Algebraic and analytic irrationality proofs

Published:

At the behest of mathematicians wiser than myself, I have been thinking about number theory generally and irrationality proofs in particular. I think that there are two flavors of irrationality proofs available to us: algebraic and analytic. Here I will sketch three irrationality proofs which naturally present clear examples of these two flavors.

Roughly speaking, analytic proofs of irrationality construct infinite approximations of a number which are “too good,” while algebraic proofs use only number-theoretic tools, such as primality. This is not such a clear definition. We shall prove the following claim in three ways to demonstrate this:

Proposition. $\sqrt{a^2 + 4}$ is irrational for all nonzero integers $a$.

Algebraic Proof 1. Suppose that $a^2 + 4 = b^2$ for some integer $b$. Without loss of generality suppose that $a$ and $b$ are nonnegative. Since $4 = (b - a)(b + a)$, we have only three possible cases:

  1. $b - a = 4$ and $b + a = 1$. This implies $2b = 5$, which is impossible.

  2. $b - a = 1$ and $b + a = 4$. This also implies $2b = 5$, which is still impossible.

  3. $b - a = b + a = 2$. Then $b = 2$ and $a = 0$.

Therefore $(a, b) = (0, 2)$ is the only integer solution. $\blacksquare$

Algebraic Proof 2. Without loss of generality, suppose that $a$ and $b$ are nonnegative. If $a = 0$ then $b = 2$, so suppose that $a \geq 1$ (and $b \geq 1$ follows). If $a = 1$ then $b^2 = 5$, which is impossible. Thus suppose $a \geq 2$. We clearly have $b > a$, so $b^2 \geq (a + 1)^2 > a^2 + 4$. This shows that $(a, b) = (0, 2)$ is the only integer solution. $\blacksquare$

The analytic proof requires a bit of work.

Lemma. For every nonzero integer $a$, the polynomial $1 - az - z^2$ has distinct nonzero roots, one inside the unit circle, and one outside.

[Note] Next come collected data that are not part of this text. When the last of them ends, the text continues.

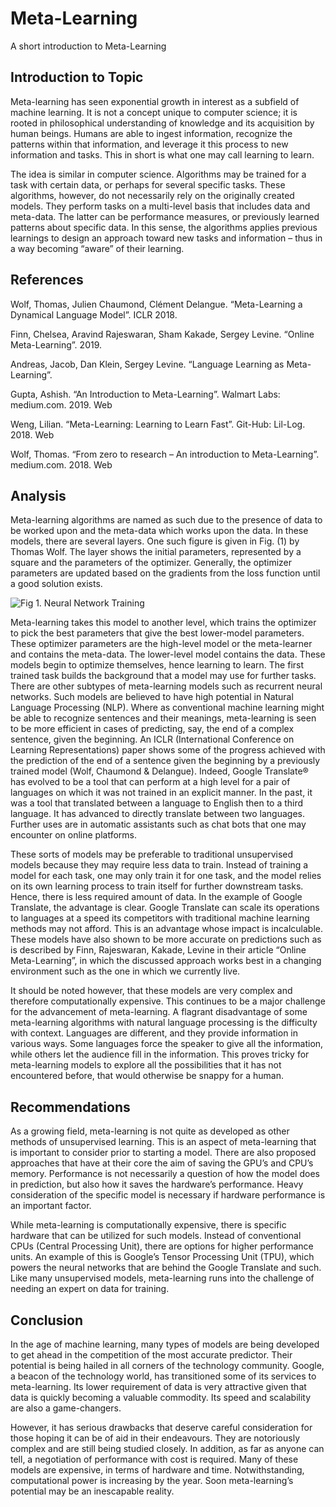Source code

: # Meta-Learning
A short introduction to Meta-Learning

## Introduction to Topic

Meta-learning has seen exponential growth in interest as a subfield of machine learning. It is not a concept unique to computer science; it is rooted in philosophical understanding of knowledge and its acquisition by human beings. Humans are able to ingest information, recognize the patterns within that information, and leverage it this process to new information and tasks. This in short is what one may call learning to learn. 

The idea is similar in computer science. Algorithms may be trained for a task with certain data, or perhaps for several specific tasks. These algorithms, however, do not necessarily rely on the originally created models. They perform tasks on a multi-level basis that includes data and meta-data. The latter can be performance measures, or previously learned patterns about specific data. In this sense, the algorithms applies previous learnings to design an approach toward new tasks and information – thus in a way becoming “aware” of their learning. 

## References
Wolf, Thomas, Julien Chaumond, Clément Delangue. “Meta-Learning a Dynamical Language Model”. ICLR 2018. 

Finn, Chelsea, Aravind Rajeswaran, Sham Kakade, Sergey Levine. “Online Meta-Learning”. 2019. 

Andreas, Jacob, Dan Klein, Sergey Levine. “Language Learning as Meta-Learning”. 

Gupta, Ashish. “An Introduction to Meta-Learning”. Walmart Labs: medium.com. 2019. Web

Weng, Lilian. “Meta-Learning: Learning to Learn Fast”. Git-Hub: Lil-Log. 2018. Web

Wolf, Thomas. “From zero to research – An introduction to Meta-Learning”. medium.com. 2018. Web

## Analysis
Meta-learning algorithms are named as such due to the presence of data to be worked upon and the meta-data which works upon the data. 
In these models, there are several layers. One such figure is given in Fig. (1) by Thomas Wolf. The layer shows the initial parameters, represented by a square and the parameters of the optimizer. Generally, the optimizer parameters are updated based on the gradients from the loss function until a good solution exists. 
 
![Fig 1. Neural Network Training](/master/NeuralTraining.png)


 Meta-learning takes this model to another level, which trains the optimizer to pick the best parameters that give the best lower-model parameters. These optimizer parameters are the high-level model or the meta-learner and contains the meta-data. The lower-level model contains the data. These models begin to optimize themselves, hence learning to learn. The first trained task builds the background that a model may use for further tasks. There are other subtypes of meta-learning models such as recurrent neural networks.
Such models are believed to have high potential in Natural Language Processing (NLP). Where as conventional machine learning might be able to recognize sentences and their meanings, meta-learning is seen to be more efficient in cases of predicting, say, the end of a complex sentence, given the beginning. An ICLR (International Conference on Learning Representations) paper shows some of the progress achieved with the prediction of the end of a sentence given the beginning by a previously trained model (Wolf, Chaumond & Delangue). Indeed, Google Translate® has evolved to be a tool that can perform at a high level for a pair of languages on which it was not trained in an explicit manner. In the past, it was a tool that translated between a language to English then to a third language. It has advanced to directly translate between two languages.  Further uses are in automatic assistants such as chat bots that one may encounter on online platforms. 

These sorts of models may be preferable to traditional unsupervised models because they may require less data to train. Instead of training a model for each task, one may only train it for one task, and the model relies on its own learning process to train itself for further downstream tasks. Hence, there is less required amount of data.
In the example of Google Translate, the advantage is clear. Google Translate can scale its operations to languages at a speed its competitors with traditional machine learning methods may not afford. This is an advantage whose impact is incalculable. 
These models have also shown to be more accurate on predictions such as is described by Finn, Rajeswaran, Kakade, Levine in their article “Online Meta-Learning”, in which the discussed approach works best in a changing environment such as the one in which we currently live.  

It should be noted however, that these models are very complex and therefore computationally expensive. This continues to be a major challenge for the advancement of meta-learning. 
A flagrant disadvantage of some meta-learning algorithms with natural language processing is the difficulty with context. Languages are different, and they provide information in various ways. Some languages force the speaker to give all the information, while others let the audience fill in the information. This proves tricky for meta-learning models to explore all the possibilities that it has not encountered before, that would otherwise be snappy for a human. 

## Recommendations

As a growing field, meta-learning is not quite as developed as other methods of unsupervised learning. This is an aspect of meta-learning that is important to consider prior to starting a model. 
There are also proposed approaches that have at their core the aim of saving the GPU’s and CPU’s memory. Performance is not necessarily a question of how the model does in prediction, but also how it saves the hardware’s performance. Heavy consideration of the specific model is necessary if hardware performance is an important factor.

While meta-learning is computationally expensive, there is specific hardware that can be utilized for such models. Instead of conventional CPUs (Central Processing Unit), there are options for higher performance units. An example of this is Google’s Tensor Processing Unit (TPU), which powers the neural networks that are behind the Google Translate and such. 
Like many unsupervised models, meta-learning runs into the challenge of needing an expert on data for training. 

## Conclusion

In the age of machine learning, many types of models are being developed to get ahead in the competition of the most accurate predictor.  Their potential is being hailed in all corners of the technology community. Google, a beacon of the technology world, has transitioned some of its services to meta-learning. Its lower requirement of data is very attractive given that data is quickly becoming a valuable commodity. Its speed and scalability are also a game-changers. 

However, it has serious drawbacks that deserve careful consideration for those hoping it can be of aid in their endeavours. They are notoriously complex and are still being studied closely. In addition, as far as anyone can tell, a negotiation of performance with cost is required. Many of these models are expensive, in terms of hardware and time. 
Notwithstanding, computational power is increasing by the year. Soon meta-learning’s potential may be an inescapable reality.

Proof. The discriminant is $\sqrt{a^2 + 4} \neq 0$, so there are two roots. The minus root which comes from the quadratic formula lies inside the unit circle, and the fact that the roots multiply to $1$ in absolute value shows that the other is outside the unit circle. $\blacksquare$

Lemma. Let $p_n$ and $q_n$ be the numerator and denominator, respectively, of the $n$th convergent to the infinite continued fraction $[a, a, \dots]$. Then

\[\frac{p_n}{q_n} = (a + r) (1 + O(\epsilon)^n),\]

where $r$ is the root inside the unit circle of $1 - az - z^2$ and $0 < \epsilon < 1$.

I won’t prove this lemma, but here is how a proof would go: Derive generating functions for $p_n$ and $q_n$ from their well-known recurrences. These are rational and give us a closed form. You can factor out a $1 / r$ times some constants from both closed forms, and dividing them gives the asymptotic expansion above with $\epsilon < 1$ since $r$ is the smaller root.

(I am too lazy to type this proof, but it really is a routine computation.)

Analytic conclusion. By the above lemmas, the continued fraction $[a, a, \dots]$ equals $a + r$ when $a \neq 0$, so this number is irrational since it has an infinite continued fraction. By the quadratic formula $a + r$ is a rational linear combination of $1$ and $\sqrt{a^2 + 4}$, so it is irrational iff $\sqrt{a^2 + 4}$ is irrational.

Is either method better? I’m not sure. The algebraic proofs are shorter here, but the analytic proof is pretty interesting. I really like generating functions, so I’m biased. It seems good to know both.